I'm not sure if this is just a result of becoming a parent, but over these past few months it's been occurring to me that I grew up in a really dysfunctional household with quite a bit of manipulation. If you ask my parents about my childhood and how they raised me and my siblings, they would insist that they were devoted, loving parents who sacrificed everything for their children, made sure their kids had good values and went to church. But lately, what I'm remembering more and more, is an unbelievable amount of yelling. Crazy, out of control, they should have been embarrassed of themselves, yelling. At least a few times a week, I or one of my siblings was yelled at, and I'm not talking a minute or two of reprimanding, get to your room or no TV tonight for you, I'm talking an hour or more of "get down here NOW!" drama over something said by my pre-teen sister that was turned into a big issue or drama over my not doing something I was told to do.

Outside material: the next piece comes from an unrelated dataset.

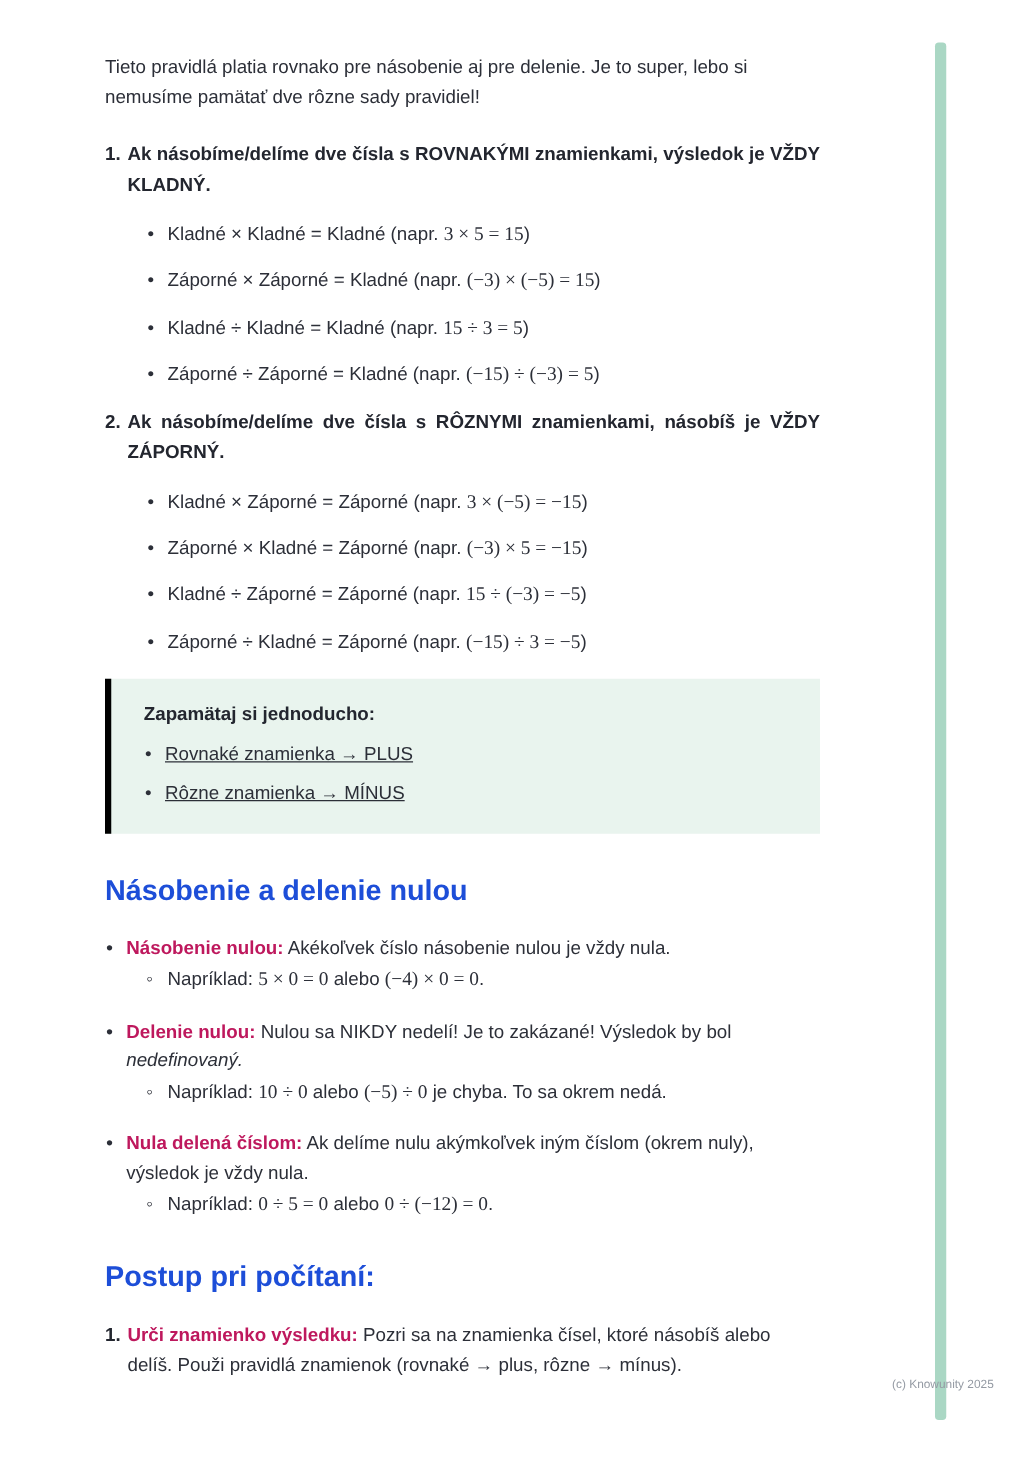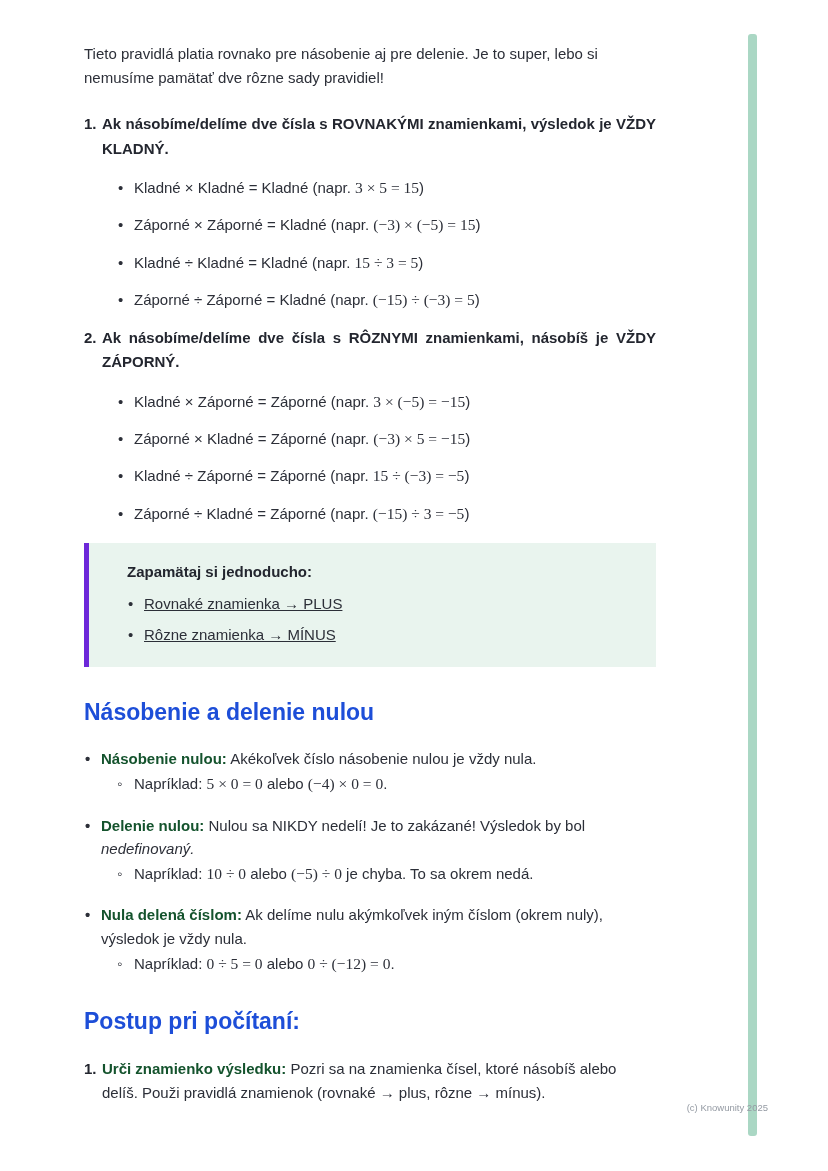"Zapamätaj si jednoducho:" .callout { border-left: 5px solid #6d28d9 -> 5px solid #000000; padding: 17px 24px 20px 38px -> 17px 24px 20px 26px }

None of us were bad kids... just kids but decent kids who did well at school and stayed away from drugs and drinking and had friends who were just as boring and nerdy as we could be. We all went to college and made something of ourselves (but I cannot attribute that to my parents tough love psychotic yelling). We weren't perfect kids, but we were far from trouble. Strange thing was, I felt like we were treated like we were bad all the time because of all of the yelling and constant tension. I was the girl who usually sat in her room reading a book with a handful of brainy friends and had only one boyfriend in senior year yet based on the amount of times I was yelling at for things that in hindsight, I would never get my blood pressure up over as a parent nor spend hours on. Sometimes I wonder if they needed to yell so much, if it was the only way they knew how to feel power and control being that they had little control over their work lives and were too afraid to make changes and take risks. In some ways, I felt bullied.
What I remember most about the yelling is that it was always part of a weird cycle-- scream and yell and then, by 9-10 pm, being summoned downstairs to talk about what happened and then, the big, "we get mad like this because we love you!" It was sort of like one of those Family Ties episodes where the Meridith Baxter mom character yells at and slaps Alex only to make up after toward the end of the show but it took a LOT longer in my family to resolve an issue. That's always how it went in my family. Yelling and saying mean things and then, "but we love you and just want the best for you, and don't you see, we're good, god-loving people who take you to church because we care so much.
To this day, I'm still trying to wrap my head around it. They'd never categorize it as abuse, I guarantee you. It would be more like, well, we worked so hard and sacrificed so much, we just worried and you got us so upset. But we love you and it wasn't so bad, was it!
Anyone go through this? How do you reconcile it now as a parent? I've been to therapy before but lately, all I can say is, wow. I can't believe how f-Ked up it all wa. Recommend any good books on dealing with a household with so much yelling?